Published online by Cambridge University Press: 10 June 2025
Act 2, scene 1 starts at 12:45. Lunchtime brings the family together after the morning's division. James and Jamie have been at odds over work that demands sunlight and precision—that hedge (and every hedge divides). The shearing. Mary and Edmund have been at odds over shade and indulgence— a drug, a drink, a dream, a poem (and every indulgence divides). The shoot¬ing up. The day that had brightened is half gone, and the telephone is soon to bring bad news.
Eugene O’Neill was 50 years old on June 6, 1939, when he first made mention of the work that would become Long Day's Journey. His most recent Broadway premiere, Days Without End, had been five years earlier—a disastrous critical failure. Frustrated by the stand¬ards of theater artistry and the commercial pressures that necessitated compromise, and above all by the sense that his plays were misunderstood even when the tickets sold well, he sought, as he had frequently done in the past, creative refuge as far from New York as he could go within the United States. And so, he came to the Pacific Coast in 1936.
Gene was born in New York City on Longacre Square (now Times Square) in 1888, and his father was one of the more successful actor-managers of the era, so flight from New York always expressed a turn away from his origins, both in terms of geography and lineage. In the 1920s, when his plays were constantly in the New York spotlight, he retreated to places like Provincetown, Bermuda, Nantucket, and Maine, then in 1928 to France with his new wife, Carlotta Monterey. In 1931, he returned to New York to oversee the Theatre Guild's production of Mourning Becomes Electra, but even at that point he preferred Long Island to Manhattan as a residence. The characteristic gesture of his life was leaving New York, but that gesture would mean little without his returning again and again. Broadway needed him (even as it doubted him) as a definer of a new standard of excellence, and in a crazy way he needed Broadway (even as he doubted it) as a definer of his aspirations.

● **Task requirements**
Answer from the passage on Eugene O'Neill.
(a) At what time does Act 2, scene 1 start?
(b) How old was O'Neill on June 6, 1939?
(c) What production did he return to New York to oversee in 1931?
The listing plays no part in this exercise.

● **Data extracts**
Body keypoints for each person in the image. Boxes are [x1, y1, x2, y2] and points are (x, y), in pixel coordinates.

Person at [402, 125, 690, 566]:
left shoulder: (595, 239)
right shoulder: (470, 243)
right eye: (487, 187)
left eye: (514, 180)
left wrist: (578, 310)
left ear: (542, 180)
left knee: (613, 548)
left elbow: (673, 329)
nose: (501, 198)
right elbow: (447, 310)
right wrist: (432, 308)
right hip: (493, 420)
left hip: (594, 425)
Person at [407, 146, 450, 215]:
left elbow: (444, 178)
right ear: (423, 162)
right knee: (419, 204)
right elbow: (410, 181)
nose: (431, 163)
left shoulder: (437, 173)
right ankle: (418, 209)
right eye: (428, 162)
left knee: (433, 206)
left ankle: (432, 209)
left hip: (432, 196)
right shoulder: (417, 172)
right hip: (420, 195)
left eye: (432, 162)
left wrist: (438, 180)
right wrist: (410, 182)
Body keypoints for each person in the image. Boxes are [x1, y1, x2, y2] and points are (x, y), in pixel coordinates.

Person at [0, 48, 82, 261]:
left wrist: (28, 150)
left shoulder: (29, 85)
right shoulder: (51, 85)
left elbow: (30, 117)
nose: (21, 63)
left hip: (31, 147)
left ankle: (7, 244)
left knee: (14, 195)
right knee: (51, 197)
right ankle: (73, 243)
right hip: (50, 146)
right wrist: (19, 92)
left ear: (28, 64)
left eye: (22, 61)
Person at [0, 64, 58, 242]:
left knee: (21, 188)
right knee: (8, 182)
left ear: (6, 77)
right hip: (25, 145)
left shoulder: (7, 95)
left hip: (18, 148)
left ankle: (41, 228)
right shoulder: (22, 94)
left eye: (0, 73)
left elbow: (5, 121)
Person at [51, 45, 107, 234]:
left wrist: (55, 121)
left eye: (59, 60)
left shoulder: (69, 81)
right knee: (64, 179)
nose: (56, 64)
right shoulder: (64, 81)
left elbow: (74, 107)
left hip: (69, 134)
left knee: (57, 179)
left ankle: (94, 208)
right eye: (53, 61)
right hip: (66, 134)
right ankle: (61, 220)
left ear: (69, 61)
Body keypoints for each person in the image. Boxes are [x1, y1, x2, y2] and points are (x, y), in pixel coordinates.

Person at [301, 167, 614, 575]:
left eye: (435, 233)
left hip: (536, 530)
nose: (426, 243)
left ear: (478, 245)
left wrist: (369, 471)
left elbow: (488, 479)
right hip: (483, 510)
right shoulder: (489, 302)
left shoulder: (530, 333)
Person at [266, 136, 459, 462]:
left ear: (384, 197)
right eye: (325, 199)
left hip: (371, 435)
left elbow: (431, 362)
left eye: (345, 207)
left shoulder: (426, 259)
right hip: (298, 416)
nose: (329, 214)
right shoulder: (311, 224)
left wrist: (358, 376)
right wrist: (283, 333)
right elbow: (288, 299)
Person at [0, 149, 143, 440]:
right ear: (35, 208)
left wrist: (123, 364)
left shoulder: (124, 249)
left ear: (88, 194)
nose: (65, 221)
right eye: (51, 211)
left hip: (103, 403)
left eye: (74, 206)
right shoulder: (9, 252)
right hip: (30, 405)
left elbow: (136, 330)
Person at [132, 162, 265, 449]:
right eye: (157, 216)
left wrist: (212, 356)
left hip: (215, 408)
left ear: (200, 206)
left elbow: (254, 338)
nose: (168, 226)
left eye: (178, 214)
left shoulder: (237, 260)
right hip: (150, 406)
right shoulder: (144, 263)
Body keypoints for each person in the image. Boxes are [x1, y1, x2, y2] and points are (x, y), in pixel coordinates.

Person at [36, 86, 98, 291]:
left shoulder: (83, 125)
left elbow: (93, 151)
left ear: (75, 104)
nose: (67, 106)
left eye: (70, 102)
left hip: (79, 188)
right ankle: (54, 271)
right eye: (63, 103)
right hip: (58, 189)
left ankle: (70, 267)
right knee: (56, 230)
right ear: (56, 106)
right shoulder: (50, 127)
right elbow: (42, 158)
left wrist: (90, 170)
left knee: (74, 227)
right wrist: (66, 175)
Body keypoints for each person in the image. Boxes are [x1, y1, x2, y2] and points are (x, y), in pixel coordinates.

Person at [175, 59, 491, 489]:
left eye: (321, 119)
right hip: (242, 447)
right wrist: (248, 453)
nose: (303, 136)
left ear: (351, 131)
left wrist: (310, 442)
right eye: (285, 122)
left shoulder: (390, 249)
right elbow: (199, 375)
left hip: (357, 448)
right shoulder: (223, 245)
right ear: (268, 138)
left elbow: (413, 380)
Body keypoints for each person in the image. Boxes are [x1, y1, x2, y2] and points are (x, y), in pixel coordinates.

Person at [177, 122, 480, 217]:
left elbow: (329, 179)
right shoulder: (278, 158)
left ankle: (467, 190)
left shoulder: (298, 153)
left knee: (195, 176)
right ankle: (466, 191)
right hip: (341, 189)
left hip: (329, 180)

● **Response**
(a) 12:45
(b) 50 years old
(c) The Theatre Guild's production of Mourning Becomes Electra